━━━━━ DATA RECORDS ━━━━━
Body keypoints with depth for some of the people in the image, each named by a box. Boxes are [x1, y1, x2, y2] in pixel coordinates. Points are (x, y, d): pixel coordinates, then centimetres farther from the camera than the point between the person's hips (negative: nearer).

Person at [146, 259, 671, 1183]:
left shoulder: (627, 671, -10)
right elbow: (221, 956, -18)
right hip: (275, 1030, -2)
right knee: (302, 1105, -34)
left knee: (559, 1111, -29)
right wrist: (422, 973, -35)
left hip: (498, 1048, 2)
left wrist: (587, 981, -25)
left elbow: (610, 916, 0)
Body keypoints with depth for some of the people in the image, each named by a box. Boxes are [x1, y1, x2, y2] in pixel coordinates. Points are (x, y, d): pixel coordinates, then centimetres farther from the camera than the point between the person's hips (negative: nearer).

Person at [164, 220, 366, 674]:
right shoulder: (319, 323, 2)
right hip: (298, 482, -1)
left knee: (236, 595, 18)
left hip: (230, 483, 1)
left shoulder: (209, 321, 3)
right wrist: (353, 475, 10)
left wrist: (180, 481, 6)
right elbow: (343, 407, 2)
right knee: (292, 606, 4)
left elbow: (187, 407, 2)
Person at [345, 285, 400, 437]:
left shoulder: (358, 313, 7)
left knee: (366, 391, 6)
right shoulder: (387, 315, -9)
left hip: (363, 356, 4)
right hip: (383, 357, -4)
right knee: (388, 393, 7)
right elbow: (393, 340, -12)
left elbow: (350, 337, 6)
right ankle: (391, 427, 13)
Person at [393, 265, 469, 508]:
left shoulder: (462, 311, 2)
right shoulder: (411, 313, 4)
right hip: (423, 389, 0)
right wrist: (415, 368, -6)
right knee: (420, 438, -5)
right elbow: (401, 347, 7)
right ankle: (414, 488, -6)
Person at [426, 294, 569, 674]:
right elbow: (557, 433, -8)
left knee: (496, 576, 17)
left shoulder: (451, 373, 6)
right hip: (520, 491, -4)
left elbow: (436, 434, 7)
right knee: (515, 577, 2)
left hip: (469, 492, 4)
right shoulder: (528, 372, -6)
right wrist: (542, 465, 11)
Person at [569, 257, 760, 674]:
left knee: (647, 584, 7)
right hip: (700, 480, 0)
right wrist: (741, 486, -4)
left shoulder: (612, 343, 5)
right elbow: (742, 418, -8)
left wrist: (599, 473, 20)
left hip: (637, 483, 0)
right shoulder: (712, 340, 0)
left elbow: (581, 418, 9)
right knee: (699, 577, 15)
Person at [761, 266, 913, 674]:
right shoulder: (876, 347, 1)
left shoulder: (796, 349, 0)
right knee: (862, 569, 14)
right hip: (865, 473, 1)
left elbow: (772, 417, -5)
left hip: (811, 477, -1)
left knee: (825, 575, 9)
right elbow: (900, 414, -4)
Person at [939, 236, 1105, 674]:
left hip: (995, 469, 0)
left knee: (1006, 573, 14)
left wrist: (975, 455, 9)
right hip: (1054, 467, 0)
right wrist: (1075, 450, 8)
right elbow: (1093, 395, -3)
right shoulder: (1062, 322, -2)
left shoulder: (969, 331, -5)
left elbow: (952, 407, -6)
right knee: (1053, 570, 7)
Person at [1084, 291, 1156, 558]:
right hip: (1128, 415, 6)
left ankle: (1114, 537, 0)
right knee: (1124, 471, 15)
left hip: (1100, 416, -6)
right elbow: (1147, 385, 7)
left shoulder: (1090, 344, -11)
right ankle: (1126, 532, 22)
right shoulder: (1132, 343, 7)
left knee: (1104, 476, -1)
━━━━━
§ **BRIEF**: Can you return every row above, character for character, with nothing altered or left out?

§ **RESULT**:
Body keypoints with depth for some of the people in the image, each named by a box. Boxes are [x1, y1, x2, y2] in pixel coordinates. Points are (x, y, d): pixel coordinates, then centimetres farther from the camera than the point between the person's hips (negative: nearer).

Person at [146, 259, 671, 1183]:
left shoulder: (627, 671, -10)
right elbow: (221, 956, -18)
right hip: (275, 1030, -2)
right knee: (302, 1105, -34)
left knee: (559, 1111, -29)
right wrist: (422, 973, -35)
left hip: (498, 1048, 2)
left wrist: (587, 981, -25)
left elbow: (610, 916, 0)
Body keypoints with depth for some of the people in the image, each named by a box. Boxes are [x1, y1, x2, y2] in pixel coordinates. Points are (x, y, d): pixel coordinates, then centimetres farther from the camera than the point between the person's hips (negative: nearer).

Person at [164, 220, 366, 674]:
right shoulder: (319, 323, 2)
right hip: (298, 482, -1)
left knee: (236, 595, 18)
left hip: (230, 483, 1)
left shoulder: (209, 321, 3)
right wrist: (353, 475, 10)
left wrist: (180, 481, 6)
right elbow: (343, 407, 2)
right knee: (292, 606, 4)
left elbow: (187, 407, 2)
Person at [345, 285, 400, 437]:
left shoulder: (358, 313, 7)
left knee: (366, 391, 6)
right shoulder: (387, 315, -9)
left hip: (363, 356, 4)
right hip: (383, 357, -4)
right knee: (388, 393, 7)
right elbow: (393, 340, -12)
left elbow: (350, 337, 6)
right ankle: (391, 427, 13)
Person at [393, 265, 469, 508]:
left shoulder: (462, 311, 2)
right shoulder: (411, 313, 4)
right hip: (423, 389, 0)
right wrist: (415, 368, -6)
right knee: (420, 438, -5)
right elbow: (401, 347, 7)
right ankle: (414, 488, -6)
Person at [426, 294, 569, 674]:
right elbow: (557, 433, -8)
left knee: (496, 576, 17)
left shoulder: (451, 373, 6)
right hip: (520, 491, -4)
left elbow: (436, 434, 7)
right knee: (515, 577, 2)
left hip: (469, 492, 4)
right shoulder: (528, 372, -6)
right wrist: (542, 465, 11)
Person at [569, 257, 760, 674]:
left knee: (647, 584, 7)
right hip: (700, 480, 0)
right wrist: (741, 486, -4)
left shoulder: (612, 343, 5)
right elbow: (742, 418, -8)
left wrist: (599, 473, 20)
left hip: (637, 483, 0)
right shoulder: (712, 340, 0)
left elbow: (581, 418, 9)
right knee: (699, 577, 15)
Person at [761, 266, 913, 674]:
right shoulder: (876, 347, 1)
left shoulder: (796, 349, 0)
right knee: (862, 569, 14)
right hip: (865, 473, 1)
left elbow: (772, 417, -5)
left hip: (811, 477, -1)
left knee: (825, 575, 9)
right elbow: (900, 414, -4)
Person at [939, 236, 1105, 674]:
left hip: (995, 469, 0)
left knee: (1006, 573, 14)
left wrist: (975, 455, 9)
right hip: (1054, 467, 0)
right wrist: (1075, 450, 8)
right elbow: (1093, 395, -3)
right shoulder: (1062, 322, -2)
left shoulder: (969, 331, -5)
left elbow: (952, 407, -6)
right knee: (1053, 570, 7)
Person at [1084, 291, 1156, 558]:
right hip: (1128, 415, 6)
left ankle: (1114, 537, 0)
right knee: (1124, 471, 15)
left hip: (1100, 416, -6)
right elbow: (1147, 385, 7)
left shoulder: (1090, 344, -11)
right ankle: (1126, 532, 22)
right shoulder: (1132, 343, 7)
left knee: (1104, 476, -1)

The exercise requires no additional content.